# Lightwright and Vectorworks



## SteveB (Aug 31, 2009)

As per The Lightwright website:

Home

- Lightwright 5 release date is 9/1

- As posted on Johns website, Lightwright 4 is compatible with Mac Snow Leopard.

- Lightwright 5 is NOT compatible with Snow Leopard

As per the Vectorworks website

- No current version of VW 11-2009) is Snow Leopard compatible. They are stating November for the fix.

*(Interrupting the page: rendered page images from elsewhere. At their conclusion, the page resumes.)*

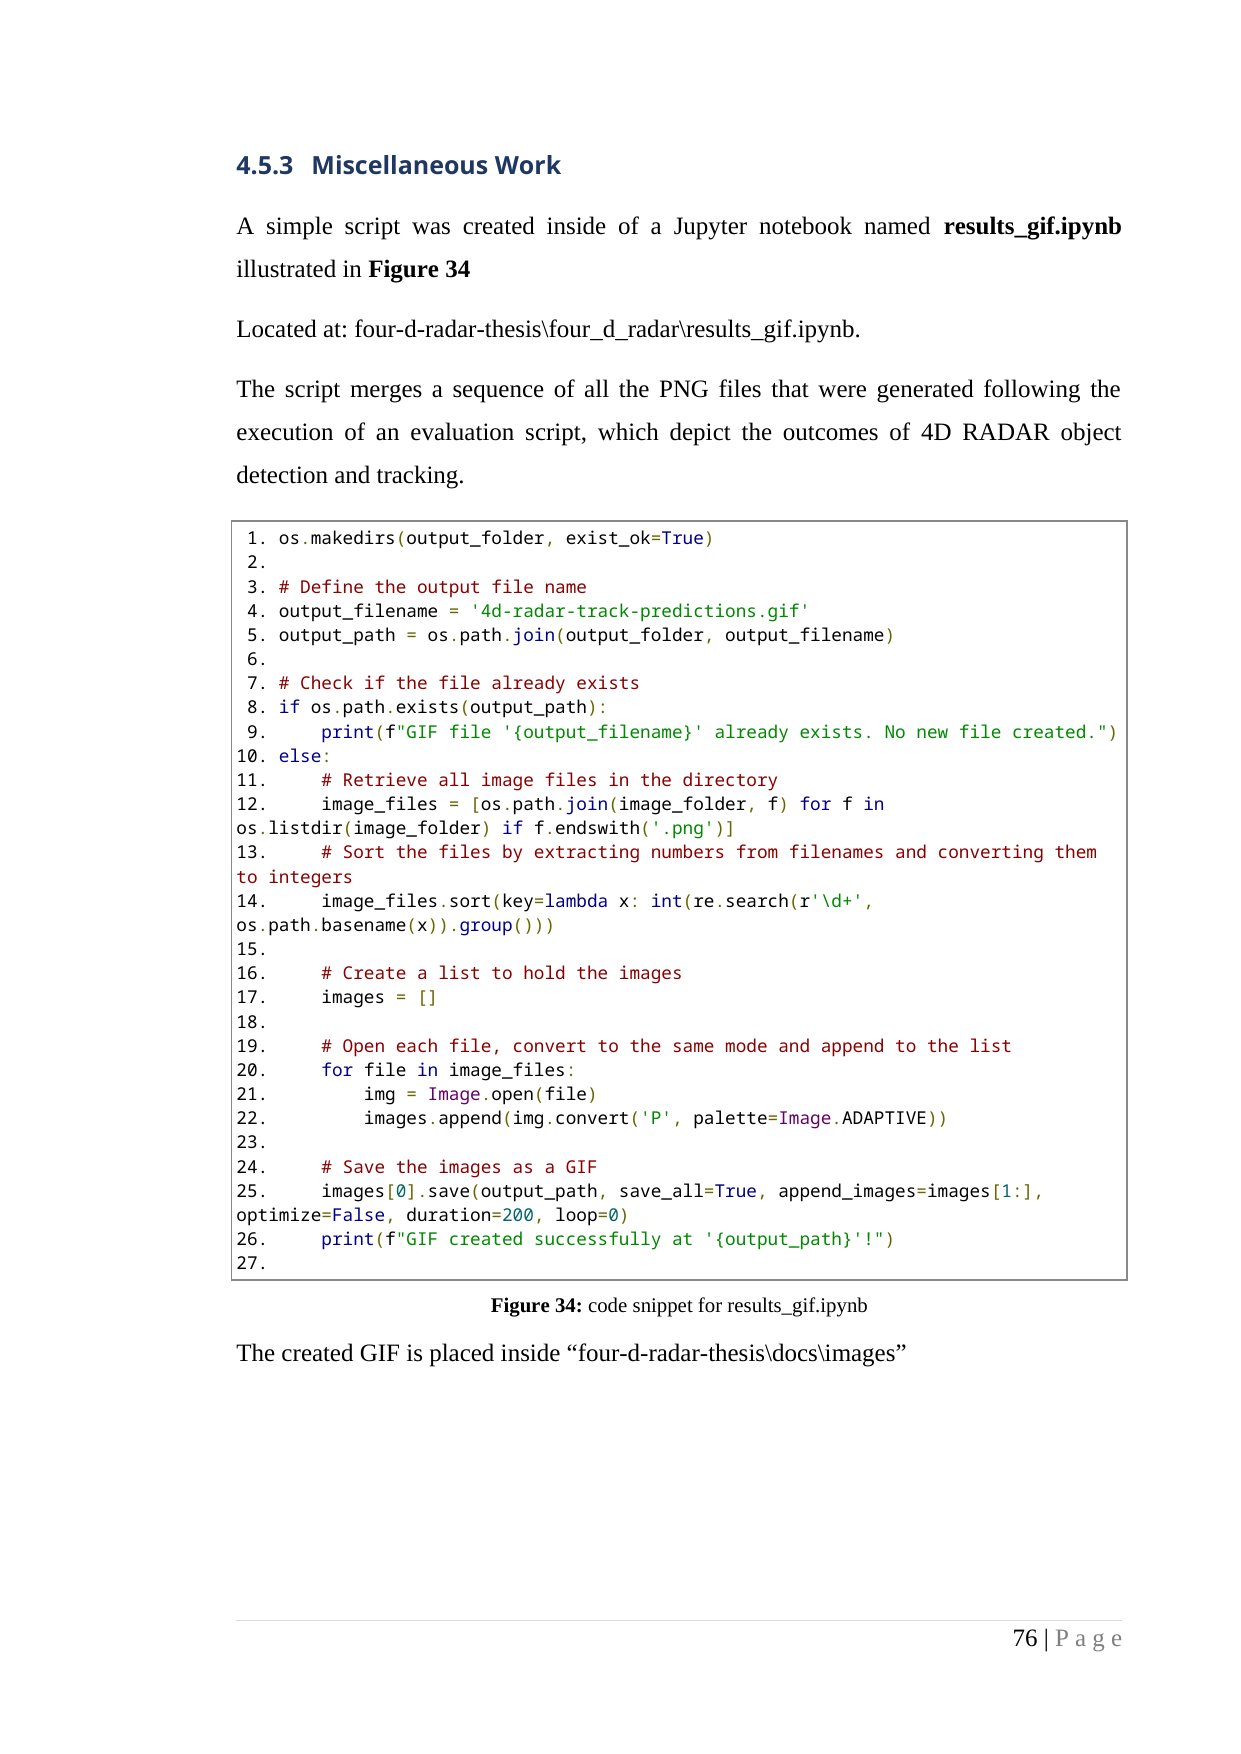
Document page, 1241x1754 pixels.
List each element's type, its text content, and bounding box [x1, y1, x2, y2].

text 7. # Check if the file already exists [236, 671, 1122, 695]
subtitle Miscellaneous Work [236, 148, 1122, 182]
text Figure 34: code snippet for results_gif.ipynb [236, 1293, 1122, 1317]
text 3. # Define the output file name [236, 574, 1122, 598]
text 16. # Create a list to hold the images [236, 961, 1122, 985]
text 19. # Open each file, convert to the same mode and append to the list [236, 1033, 1122, 1057]
text 1. os.makedirs(output_folder, exist_ok=True) [232, 522, 1126, 550]
text 26. print(f"GIF created successfully at '{output_path}'!") [236, 1227, 1122, 1245]
text 11. # Retrieve all image files in the directory [236, 767, 1122, 792]
text 14. image_files.sort(key=lambda x: int(re.search(r'\d+', os.path.basename(x)).group())) [236, 888, 1122, 937]
text 6. [236, 647, 1122, 671]
text 15. [236, 937, 1122, 961]
text 18. [236, 1009, 1122, 1033]
text The script merges a sequence of all the PNG files that were generated following the execution of an evaluation script, which depict the outcomes of 4D RADAR object detection and tracking. [236, 374, 1122, 489]
text 23. [236, 1130, 1122, 1154]
text A simple script was created inside of a Jupyter notebook named results_gif.ipynb illustrated in Figure 34 [236, 211, 1122, 283]
text Located at: four-d-radar-thesis\four_d_radar\results_gif.ipynb. [236, 314, 1122, 343]
text 5. output_path = os.path.join(output_folder, output_filename) [236, 622, 1122, 647]
text 13. # Sort the files by extracting numbers from filenames and converting them to integers [236, 840, 1122, 888]
text 4. output_filename = '4d-radar-track-predictions.gif' [236, 598, 1122, 622]
text 10. else: [236, 743, 1122, 767]
text 24. # Save the images as a GIF [236, 1154, 1122, 1178]
text 20. for file in image_files: [236, 1057, 1122, 1082]
text 12. image_files = [os.path.join(image_folder, f) for f in os.listdir(image_folder) if f.endswith('.png')] [236, 792, 1122, 840]
text The created GIF is placed inside “four-d-radar-thesis\docs\images” [236, 1338, 1122, 1367]
text 27. [232, 1245, 1126, 1279]
text 8. if os.path.exists(output_path): [236, 695, 1122, 719]
text 22. images.append(img.convert('P', palette=Image.ADAPTIVE)) [236, 1106, 1122, 1130]
text 25. images[0].save(output_path, save_all=True, append_images=images[1:], optimize=False, duration=200, loop=0) [236, 1178, 1122, 1227]
text 9. print(f"GIF file '{output_filename}' already exists. No new file created.") [236, 719, 1122, 743]
text 21. img = Image.open(file) [236, 1082, 1122, 1106]
text 17. images = [] [236, 985, 1122, 1009]
text 2. [236, 550, 1122, 574]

Technical Bulletin: Mac OS X Snow Leopard - Vectorworks Community Board


----------



## bdkdesigns (Aug 31, 2009)

Awesome, I can't wait to pick this up! I also bought Snow Leopard today but was waiting on installing it until looking up the VW info so thanks for posting that, it saved me a bit of time.


----------



## SteveB (Aug 31, 2009)

bdkdesigns said:


> Awesome, I can't wait to pick this up! I also bought Snow Leopard today but was waiting on installing it until looking up the VW info so thanks for posting that, it saved me a bit of time.



Ummm.. Pick up what ?

According to the info, NEITHER Lightwright 5 NOR any current version of VW is SL compatible, so I assume you mean you are waiting to install SL ?, but purchasing LW5 ?.

SB


----------



## bdkdesigns (Aug 31, 2009)

Yeah, I've been waiting for LW5 for awhile now. Now I have to see if I can re-arrange some finances to afford it as things are a bit tight right now. 

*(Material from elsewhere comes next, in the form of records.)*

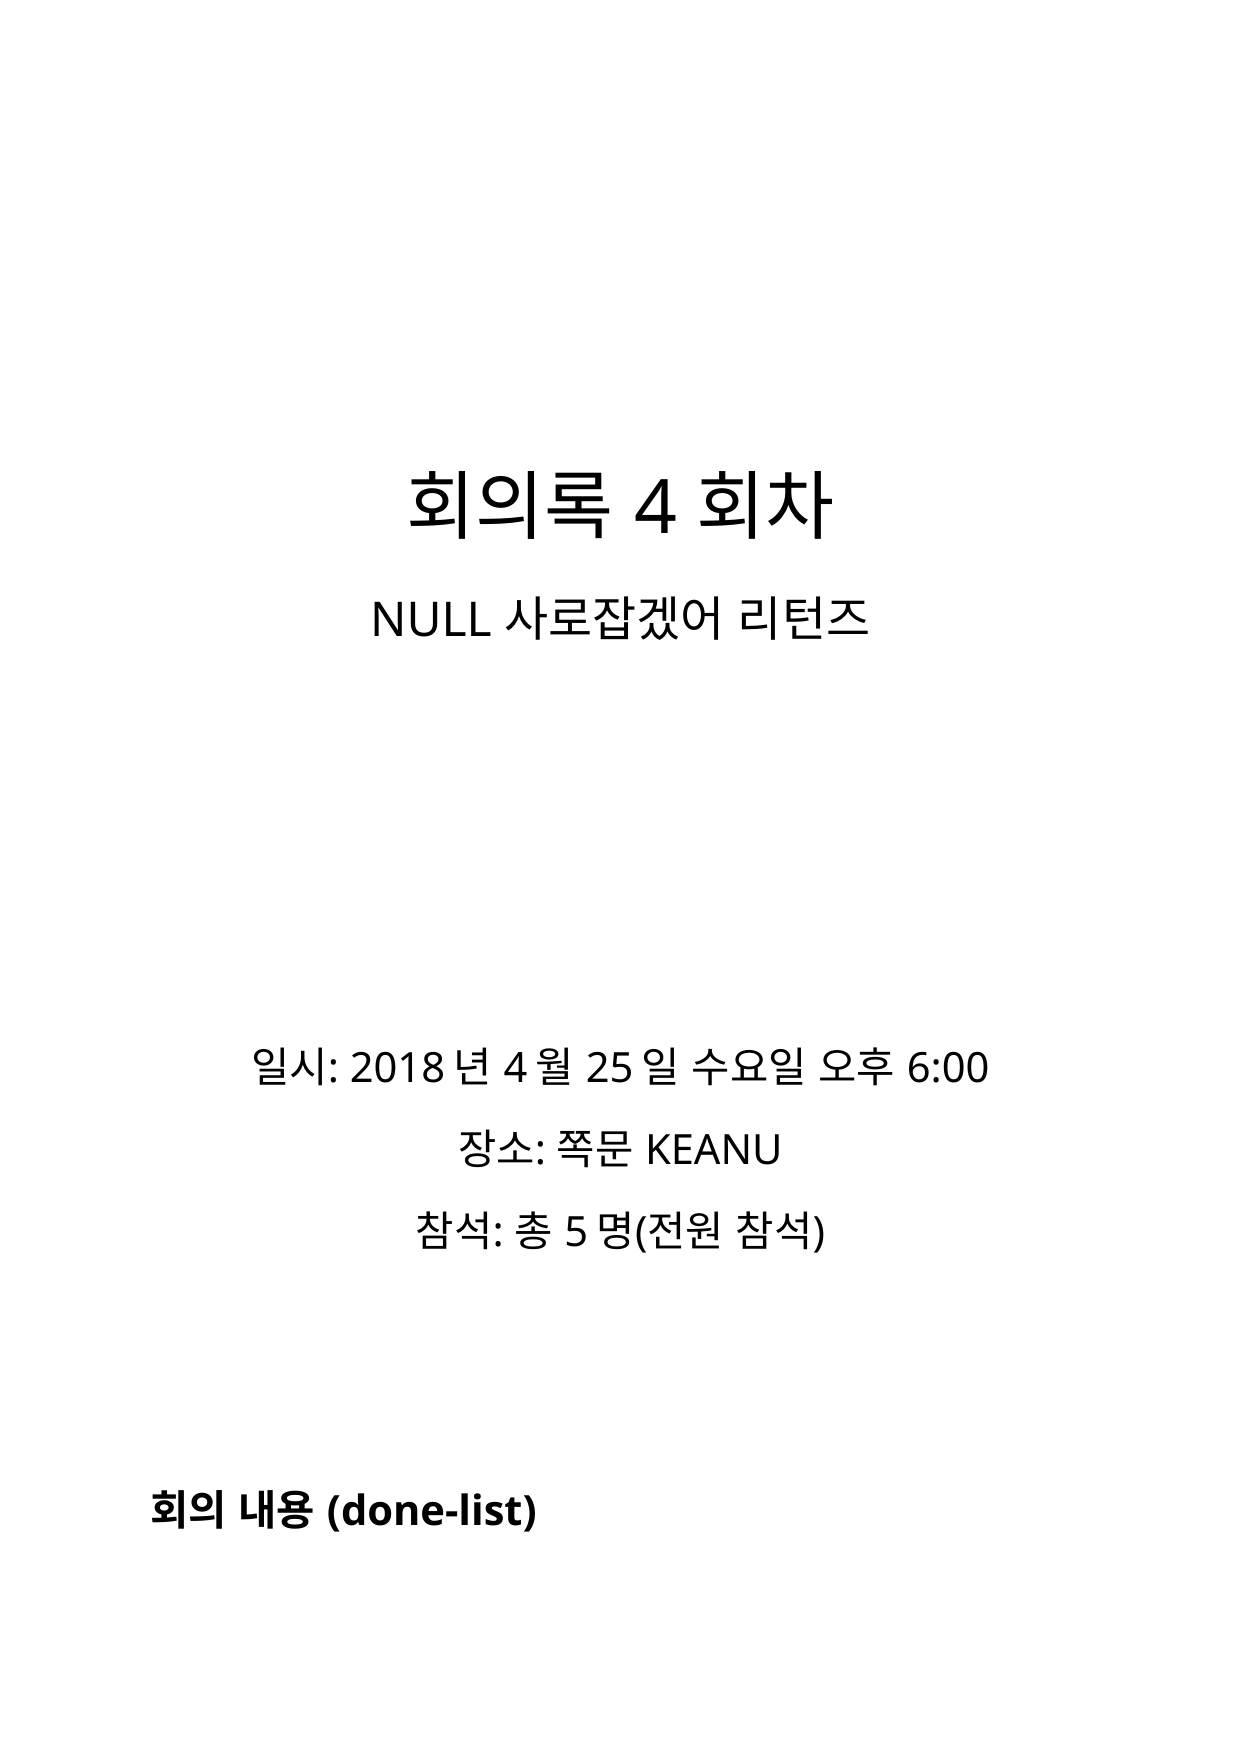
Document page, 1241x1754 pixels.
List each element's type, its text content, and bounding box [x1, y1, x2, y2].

text 일시: 2018년 4월 25일 수요일 오후 6:00 [150, 1034, 1090, 1094]
text NULL 사로잡겠어 리턴즈 [150, 580, 1090, 650]
text 참석: 총 5명(전원 참석) [150, 1198, 1090, 1258]
text 회의록 4 회차 [150, 446, 1090, 555]
text 회의 내용 (done-list) [150, 1477, 1090, 1537]
text 장소: 쪽문 KEANU [150, 1116, 1090, 1176]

And yes, I already own Snow Leopard but am waiting to install it until VW and LW support it. I went in with my brother and split the cost of the family pack along with my fiance. I haven't had time to really look into it but I was under the impression that SL was just a few small upgrades and some additions that shouldn't effect programs. I wasn't really expecting program incompatibilities.


----------



## NJLX (Sep 1, 2009)

I've heard from people that VW 2008 works on snow leopard
(the guy sitting next to me has it, and it apparently works fine)


----------



## SteveB (Sep 1, 2009)

Nathaniel said:


> I've heard from people that VW 2008 works on snow leopard
> (the guy sitting next to me has it, and it apparently works fine)

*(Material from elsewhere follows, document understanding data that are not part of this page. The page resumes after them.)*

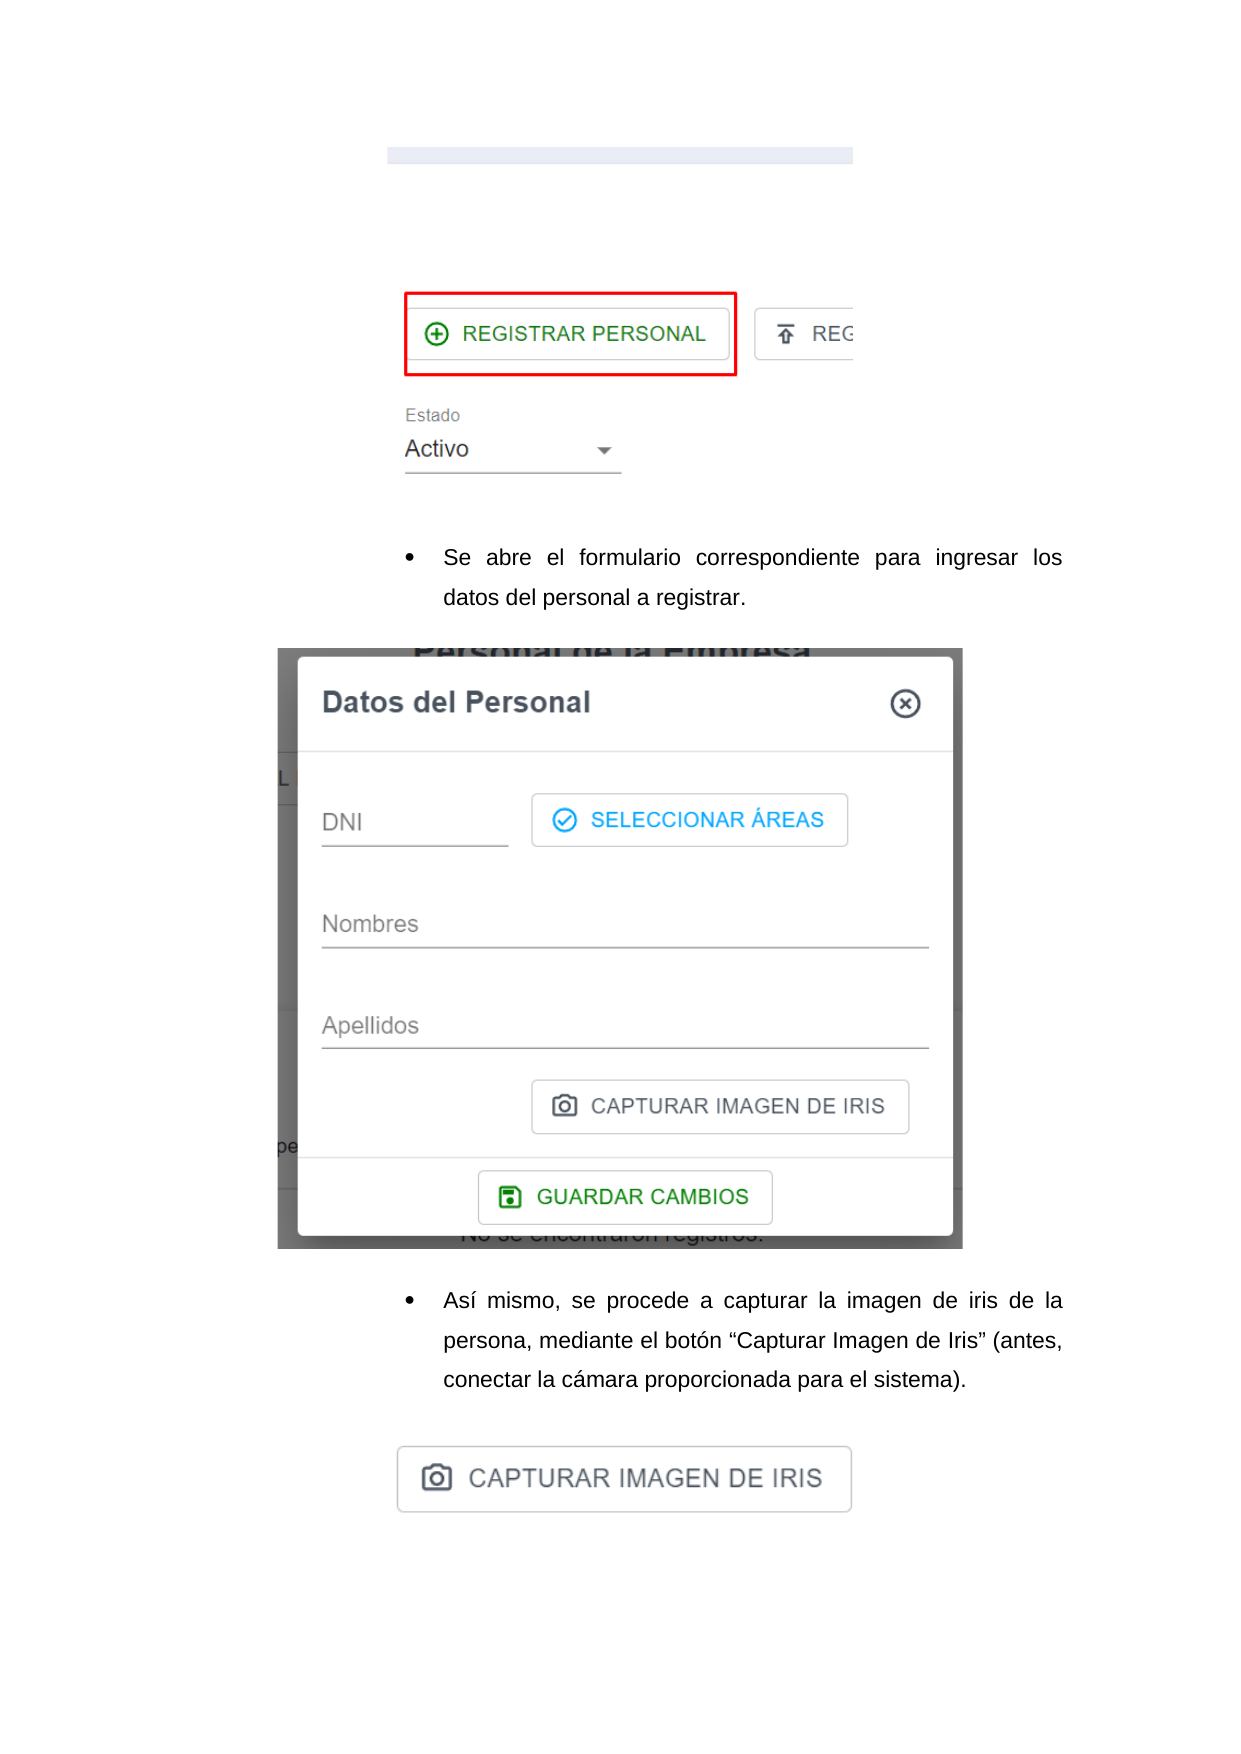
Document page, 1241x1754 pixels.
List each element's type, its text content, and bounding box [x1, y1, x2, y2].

list Se abre el formulario correspondiente para ingresar los datos del personal a registrar. [406, 544, 1063, 610]
list Así mismo, se procede a capturar la imagen de iris de la persona, mediante el botón “Capturar Imagen de Iris” (antes, conectar la cámara proporcionada para el sistema). [406, 1287, 1063, 1393]
picture [372, 1430, 868, 1530]
picture [277, 648, 963, 1249]
picture [387, 147, 853, 506]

You may be correct. Here's a link to a site as posted on the LightNetwork listing assorted programs that may, or may not have issues with SL

Snow Leopard Compatibility: Mac OS X 10.6 Snow Leopard Compatibility List

SB


----------



## L00p23 (Sep 9, 2009)

I'm using VectorWorks 2009 on my mac with Snow Leopard, and I haven't had any issues with it. I do have the educational version of VW, though, that might have something to do with it.


----------